:: TEXT BLOCK ::
Ladyjane14 Posted March 17, 2008 Posted March 17, 2008 If you don't have any kids to worry about, why not just go ahead and divorce her out-of-hand? She's already "living single", why not make it official? She's using your home for a flop-house and dating other men. Why would you accord her the privileges of a WIFE, when she's telling you point-blank that "in her head, she's not married anymore". If it was me, I'd see an attorney and ramrod this thing through at lightning speed. She wouldn't feel the breeze from my passage out of her life until 5 minutes after I'd gone... that's how fast she'd get her wish. Sure as soon as she feels control of the situation is slipping out of her hands, she'll cry and carry on. Likely as not, she'll tell you that she's "confused" and that you're her "very best friend" and that she doesn't want to lose you. But you have NOTHING to lose that's not already lost. If you let this woman treat you bad now, there's nothing to stop her from doing you wrong any time the mood takes her. Her concerns are limited to her "friends" and her new OM. Hey, why not let THEM fix her car, carry her out to the bank, and tend to her dysfunction? She just gave you a "Get-out-of-jail-FREE-card". I'd take it and run if I were you.
Woggle Posted March 17, 2008 Posted March 17, 2008 She is screwing with your head. If I were you I would give her the divorce she wants and get rid of her as fast as you can. Believe me you don't need this drama in your life.
:::
> _TASK ITEM_
Continue the forum thread of divorce advice above, beginning after its last sentence.
:: DATA EXTRACT ::
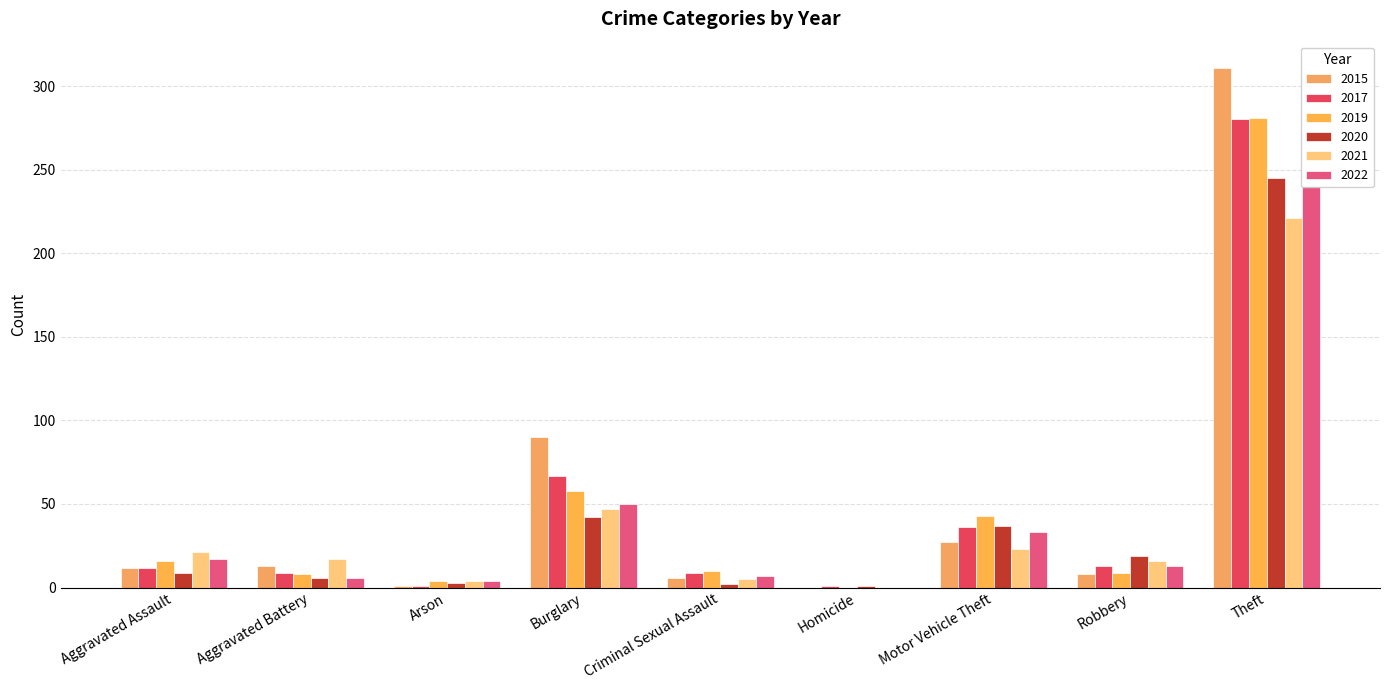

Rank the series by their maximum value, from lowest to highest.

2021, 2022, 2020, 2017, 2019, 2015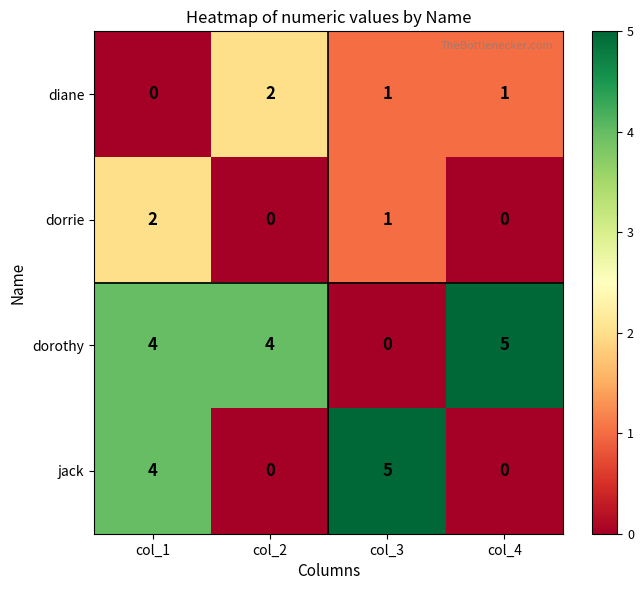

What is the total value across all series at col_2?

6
:::
> _OUTPUT BELOW_
Citizen Erased Posted March 17, 2008 Posted March 17, 2008 (edited) DO NOT pay for her car. She has no right to expect that of you after what she is doing to you. She won't forgive the insult? She is sleeping at another man's house not long after she demands a divorce, who knows what was going on before she even made you aware of her intentions. Her insult is far worse then her inability to pay for her own car. Go and see a divorce lawyer asap. Just because she can't be bothered to go out and work like everyone else does not mean you should have to pay any more then you already have. Other then that, I'm so sorry that you are going through this, and I hope you start looking out for yourself. Edited March 17, 2008 by darlin_coco
Author lammah Posted March 17, 2008 Author Posted March 17, 2008 I appreciate the replies here and I think I'm just having trouble facing that I need to get her out. My friend just said that she's been talking about whether or not to leave me for at least the last six months. It was not out of nowhere and this guy is probably a premeditated way out. My friend even heard her talking on the phone about who she should mess around with to break up the relationship. If she's been working on this for 6 months or more, then where's her savings? Why didn't she prepare? It's like she has no clue what she's doing. My friend also tells me that she's propositioned (in some way) every one of my friends by doing things like suggesting to watch porn in the guys room and etc. She just looks for sex everywhere, though she may or may not follow through. I think you guys are very right. She is a scary person when she's like this and I should get away while I can.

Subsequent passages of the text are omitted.